>> START Quoted text

Sunday 6 September 2009

Wildlife and stuff

Read in the local news about a little girl being pulled off a wharf by a Harbour seal while her father was fishing. Fortunately she was wearing a life jacket and bobbed to the surface. The theory goes that the Seals, so emboldened by being hand fed at said wharf, decided to try and get a little further up the food supply chain. Maybe the little girl was trying to pet the Seal and it took offence. In short, it bit her.

In a local magazine recently, a columnist wrote an article about how to handle an encounter with a Bear. A reader, a professional Hunter and guide, wrote in reply and basically told the columnist that he was talking a load of eco-rubbish and that columnists advice would result in the untimely demise of anyone who was daft enough to follow it. One of the pieces of advice that the hunter rubbished was the 'roll over and play dead' item on the columnists list. The hunter indicated that anyone following such advice would be readily killed by any species of bear. He quite vehemently indicated that if a bear is that hungry, you're lunch.

>> END Quoted text

Exercise instructions:
[A] Transcribe the passage of the wildlife post starting at "In a local magazine" and ending at "hungry, you're lunch.".
[B] Collect every line of the records that contains the string "kern", treating uppercase and lowercase as distinct.
The post about wildlife and the records that follow it have no connection to each other.

>> START Input

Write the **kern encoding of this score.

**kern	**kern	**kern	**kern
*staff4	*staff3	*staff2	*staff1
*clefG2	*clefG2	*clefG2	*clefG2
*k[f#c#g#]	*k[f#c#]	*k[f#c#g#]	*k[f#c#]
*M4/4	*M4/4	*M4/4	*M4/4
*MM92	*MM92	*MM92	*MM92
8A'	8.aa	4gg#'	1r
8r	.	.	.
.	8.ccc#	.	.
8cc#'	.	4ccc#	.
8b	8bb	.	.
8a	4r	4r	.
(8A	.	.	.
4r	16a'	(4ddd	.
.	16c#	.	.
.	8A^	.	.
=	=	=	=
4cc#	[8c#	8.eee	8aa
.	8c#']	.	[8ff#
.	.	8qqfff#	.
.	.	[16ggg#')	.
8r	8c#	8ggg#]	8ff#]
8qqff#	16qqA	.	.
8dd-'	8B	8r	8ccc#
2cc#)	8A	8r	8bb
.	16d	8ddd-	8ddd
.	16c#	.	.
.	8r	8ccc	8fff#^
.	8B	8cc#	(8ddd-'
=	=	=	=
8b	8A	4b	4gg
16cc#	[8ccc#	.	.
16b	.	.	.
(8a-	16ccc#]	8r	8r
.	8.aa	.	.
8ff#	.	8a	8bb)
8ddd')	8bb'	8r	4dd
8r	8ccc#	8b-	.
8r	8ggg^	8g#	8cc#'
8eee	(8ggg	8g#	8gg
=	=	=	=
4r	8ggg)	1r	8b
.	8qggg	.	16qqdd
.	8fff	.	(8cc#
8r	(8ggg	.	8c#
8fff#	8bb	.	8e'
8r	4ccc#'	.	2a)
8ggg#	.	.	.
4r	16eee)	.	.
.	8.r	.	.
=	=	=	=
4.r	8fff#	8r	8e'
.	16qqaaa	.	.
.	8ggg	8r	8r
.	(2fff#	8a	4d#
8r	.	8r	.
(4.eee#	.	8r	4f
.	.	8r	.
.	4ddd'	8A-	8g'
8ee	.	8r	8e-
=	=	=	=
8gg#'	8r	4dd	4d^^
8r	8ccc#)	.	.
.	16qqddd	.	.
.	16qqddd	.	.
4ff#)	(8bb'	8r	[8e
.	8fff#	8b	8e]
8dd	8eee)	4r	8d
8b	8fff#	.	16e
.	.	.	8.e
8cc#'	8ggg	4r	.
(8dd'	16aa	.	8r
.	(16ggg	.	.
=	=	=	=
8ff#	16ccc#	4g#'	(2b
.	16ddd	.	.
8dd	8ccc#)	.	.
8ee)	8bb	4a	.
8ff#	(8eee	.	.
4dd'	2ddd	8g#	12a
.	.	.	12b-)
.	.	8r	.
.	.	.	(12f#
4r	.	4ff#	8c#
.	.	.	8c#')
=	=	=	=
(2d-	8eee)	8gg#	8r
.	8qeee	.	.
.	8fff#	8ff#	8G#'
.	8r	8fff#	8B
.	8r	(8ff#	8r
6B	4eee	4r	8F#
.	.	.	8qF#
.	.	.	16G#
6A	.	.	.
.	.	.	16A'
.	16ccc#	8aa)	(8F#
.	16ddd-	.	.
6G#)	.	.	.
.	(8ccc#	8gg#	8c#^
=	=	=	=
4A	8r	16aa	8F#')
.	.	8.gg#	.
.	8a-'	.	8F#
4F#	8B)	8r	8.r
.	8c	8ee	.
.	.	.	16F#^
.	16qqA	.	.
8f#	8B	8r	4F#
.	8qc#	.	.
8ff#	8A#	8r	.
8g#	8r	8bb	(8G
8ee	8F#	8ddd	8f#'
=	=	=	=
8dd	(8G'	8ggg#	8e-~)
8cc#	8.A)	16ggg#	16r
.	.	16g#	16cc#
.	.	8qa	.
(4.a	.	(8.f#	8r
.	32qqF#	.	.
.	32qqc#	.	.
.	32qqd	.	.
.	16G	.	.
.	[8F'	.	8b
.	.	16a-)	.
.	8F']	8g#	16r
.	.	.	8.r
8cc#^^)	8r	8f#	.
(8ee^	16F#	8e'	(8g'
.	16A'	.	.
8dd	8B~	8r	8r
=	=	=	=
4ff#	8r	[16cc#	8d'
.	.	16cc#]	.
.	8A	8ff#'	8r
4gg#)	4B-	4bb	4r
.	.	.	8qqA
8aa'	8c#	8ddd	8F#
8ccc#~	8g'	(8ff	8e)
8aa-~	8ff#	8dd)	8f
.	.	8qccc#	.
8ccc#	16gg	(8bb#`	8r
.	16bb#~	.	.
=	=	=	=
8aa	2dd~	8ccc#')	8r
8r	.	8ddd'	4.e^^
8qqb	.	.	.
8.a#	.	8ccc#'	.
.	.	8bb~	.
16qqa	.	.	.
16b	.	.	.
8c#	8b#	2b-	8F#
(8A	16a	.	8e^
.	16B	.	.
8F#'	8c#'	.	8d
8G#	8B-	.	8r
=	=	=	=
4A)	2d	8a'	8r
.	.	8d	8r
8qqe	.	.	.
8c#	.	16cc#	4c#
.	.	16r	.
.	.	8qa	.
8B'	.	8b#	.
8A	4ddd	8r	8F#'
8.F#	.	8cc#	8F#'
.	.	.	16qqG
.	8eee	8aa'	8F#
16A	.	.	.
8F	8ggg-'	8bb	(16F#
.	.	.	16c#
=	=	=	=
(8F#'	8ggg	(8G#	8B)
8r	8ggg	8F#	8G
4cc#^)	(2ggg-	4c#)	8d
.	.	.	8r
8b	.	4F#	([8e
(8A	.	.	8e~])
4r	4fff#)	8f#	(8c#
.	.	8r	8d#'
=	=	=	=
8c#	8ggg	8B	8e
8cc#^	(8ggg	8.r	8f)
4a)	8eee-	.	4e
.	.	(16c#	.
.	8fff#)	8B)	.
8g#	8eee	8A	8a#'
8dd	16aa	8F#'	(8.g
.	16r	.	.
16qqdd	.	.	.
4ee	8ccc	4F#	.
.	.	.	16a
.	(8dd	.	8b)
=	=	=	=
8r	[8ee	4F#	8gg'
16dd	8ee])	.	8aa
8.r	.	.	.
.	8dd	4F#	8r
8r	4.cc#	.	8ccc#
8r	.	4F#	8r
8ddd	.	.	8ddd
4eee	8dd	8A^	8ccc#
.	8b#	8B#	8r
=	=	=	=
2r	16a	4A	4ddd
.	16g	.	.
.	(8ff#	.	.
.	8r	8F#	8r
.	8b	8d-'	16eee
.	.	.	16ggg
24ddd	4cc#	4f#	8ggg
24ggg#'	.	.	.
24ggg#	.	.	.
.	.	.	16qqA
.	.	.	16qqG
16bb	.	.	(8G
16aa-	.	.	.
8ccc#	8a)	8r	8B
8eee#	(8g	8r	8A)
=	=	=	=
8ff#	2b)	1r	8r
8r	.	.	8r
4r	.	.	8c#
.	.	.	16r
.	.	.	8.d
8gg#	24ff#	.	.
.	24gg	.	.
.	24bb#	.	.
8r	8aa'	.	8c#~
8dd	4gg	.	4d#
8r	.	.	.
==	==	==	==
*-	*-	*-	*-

>> END Input

In response:
[A]
In a local magazine recently, a columnist wrote an article about how to handle an encounter with a Bear. A reader, a professional Hunter and guide, wrote in reply and basically told the columnist that he was talking a load of eco-rubbish and that columnists advice would result in the untimely demise of anyone who was daft enough to follow it. One of the pieces of advice that the hunter rubbished was the 'roll over and play dead' item on the columnists list. The hunter indicated that anyone following such advice would be readily killed by any species of bear. He quite vehemently indicated that if a bear is that hungry, you're lunch.

[B]
Write the **kern encoding of this score.
**kern	**kern	**kern	**kern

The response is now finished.